Start of Data in this exercise
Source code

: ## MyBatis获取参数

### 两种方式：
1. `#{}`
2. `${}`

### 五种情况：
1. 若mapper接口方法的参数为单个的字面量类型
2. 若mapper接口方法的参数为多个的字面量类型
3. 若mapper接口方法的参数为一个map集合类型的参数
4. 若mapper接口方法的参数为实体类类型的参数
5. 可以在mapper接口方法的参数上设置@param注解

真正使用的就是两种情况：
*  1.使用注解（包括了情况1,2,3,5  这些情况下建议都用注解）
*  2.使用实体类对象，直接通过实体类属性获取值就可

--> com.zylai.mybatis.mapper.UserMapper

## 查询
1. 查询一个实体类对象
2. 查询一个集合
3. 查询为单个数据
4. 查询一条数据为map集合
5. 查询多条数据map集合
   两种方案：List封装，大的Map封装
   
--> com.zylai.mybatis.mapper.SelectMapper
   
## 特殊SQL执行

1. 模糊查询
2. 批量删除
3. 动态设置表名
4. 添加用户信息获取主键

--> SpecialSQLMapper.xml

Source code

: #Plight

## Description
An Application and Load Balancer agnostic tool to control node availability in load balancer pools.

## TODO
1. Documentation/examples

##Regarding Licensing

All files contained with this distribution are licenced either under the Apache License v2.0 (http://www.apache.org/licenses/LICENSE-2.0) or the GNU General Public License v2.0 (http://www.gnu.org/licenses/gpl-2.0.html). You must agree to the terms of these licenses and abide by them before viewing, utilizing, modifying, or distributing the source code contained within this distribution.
End of Data in this exercise
In the entries above, find the line containing "2. 若mapper接口方法的参数为多个的字面量类型". Set down that line and every line after it through the last one, exactly and alone.

§ **Exercise result**
2. 若mapper接口方法的参数为多个的字面量类型
3. 若mapper接口方法的参数为一个map集合类型的参数
4. 若mapper接口方法的参数为实体类类型的参数
5. 可以在mapper接口方法的参数上设置@param注解

真正使用的就是两种情况：
*  1.使用注解（包括了情况1,2,3,5  这些情况下建议都用注解）
*  2.使用实体类对象，直接通过实体类属性获取值就可

--> com.zylai.mybatis.mapper.UserMapper

## 查询
1. 查询一个实体类对象
2. 查询一个集合
3. 查询为单个数据
4. 查询一条数据为map集合
5. 查询多条数据map集合
   两种方案：List封装，大的Map封装
   
--> com.zylai.mybatis.mapper.SelectMapper
   
## 特殊SQL执行

1. 模糊查询
2. 批量删除
3. 动态设置表名
4. 添加用户信息获取主键

--> SpecialSQLMapper.xml

Source code

: #Plight

## Description
An Application and Load Balancer agnostic tool to control node availability in load balancer pools.

## TODO
1. Documentation/examples

##Regarding Licensing

All files contained with this distribution are licenced either under the Apache License v2.0 (http://www.apache.org/licenses/LICENSE-2.0) or the GNU General Public License v2.0 (http://www.gnu.org/licenses/gpl-2.0.html). You must agree to the terms of these licenses and abide by them before viewing, utilizing, modifying, or distributing the source code contained within this distribution.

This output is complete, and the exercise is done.